Bakary Sereme

Personal information
- Full name: Bakary Sereme
- Nickname: Kai
- National team: Mali
- Born: 4 June 1981 (age 45) Bamako, Mali
- Height: 1.85 m (6 ft 1 in)
- Weight: 75 kg (165 lb)

Sport
- Sport: Swimming
- Strokes: Freestyle

= Bakary Sereme =

Malian swimmer (born 1981)

Bakary Sereme (born June 4, 1981) is a Malian former swimmer, who specialized in sprint freestyle events, and later became a professional model based in Australia. Sereme competed for Mali in the men's 50 m freestyle at the 2000 Summer Olympics in Sydney. He received a ticket from FINA, under a Universality program, with an entry time of 33.10. He challenged six other swimmers in heat one, including 16-year-olds Wael Ghassan of Qatar and Hassan Mubah of the Maldives. Diving in with a 0.86-second deficit, Sereme scorched the field to overhaul a thirty-second barrier and post a sixth-seeded time of 29.69, sufficiently enough for his lifetime best.
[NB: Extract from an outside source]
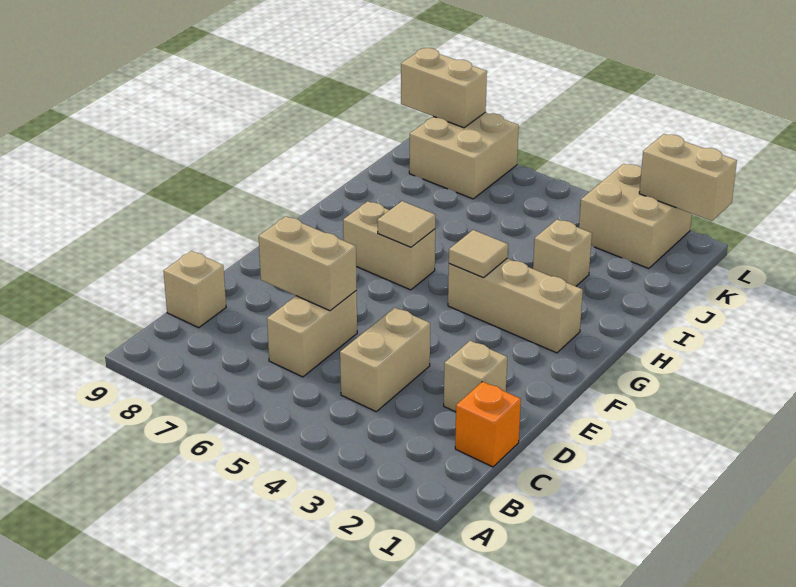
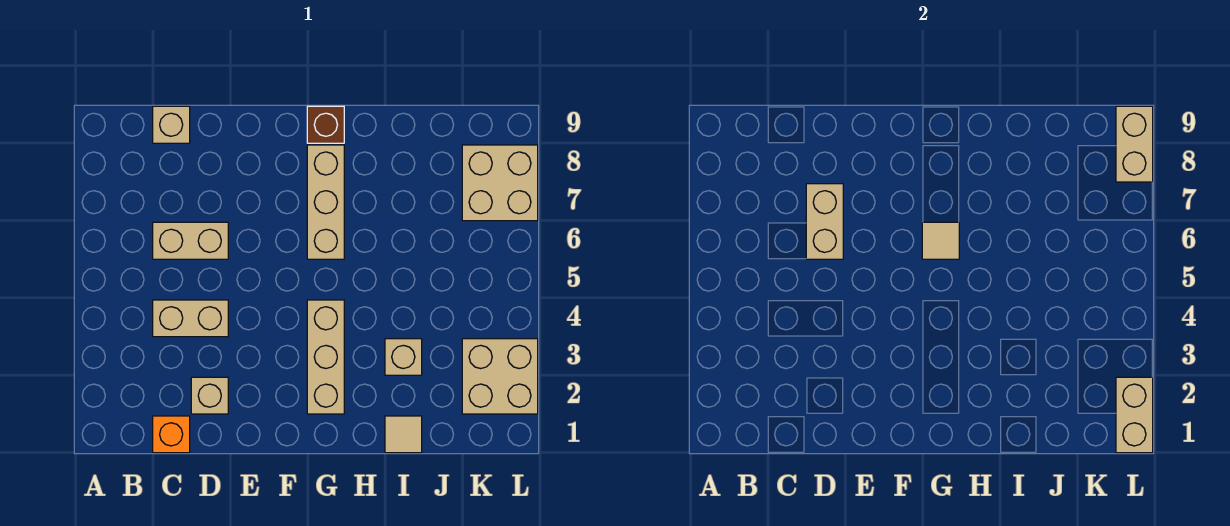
tan tile G4 level 2 -> tan tile I1 level 1
tan brick G6:G7 level 1 -> tan brick G6:G8 level 1
none -> brown brick G9 level 1

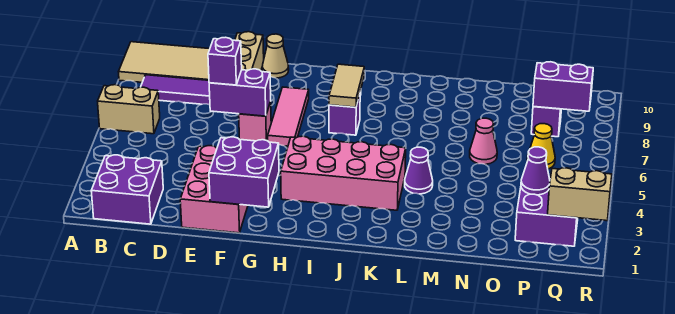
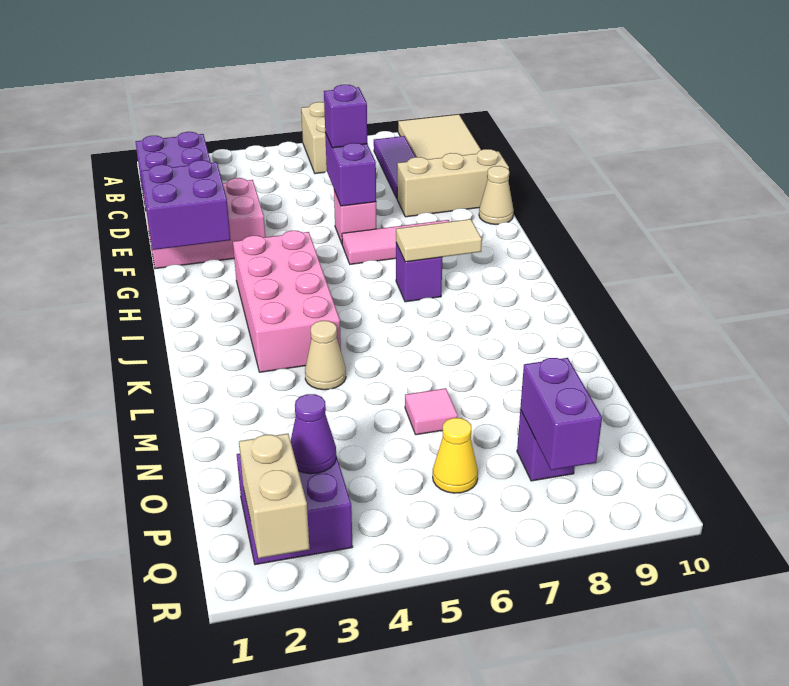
purple cone L4 level 1 -> tan cone L4 level 1
pink cone N6 level 1 -> pink tile N6 level 1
Sereme failed to advance into the semifinals, as he placed seventy-third overall out of 80 swimmers in the prelims.

Shortly after the Olympics, Sereme decided to stay on to pursue other opportunities available in Australia. In 2008, he appeared as one of the finalists in Seven Network's reality television show series Make Me a Supermodel.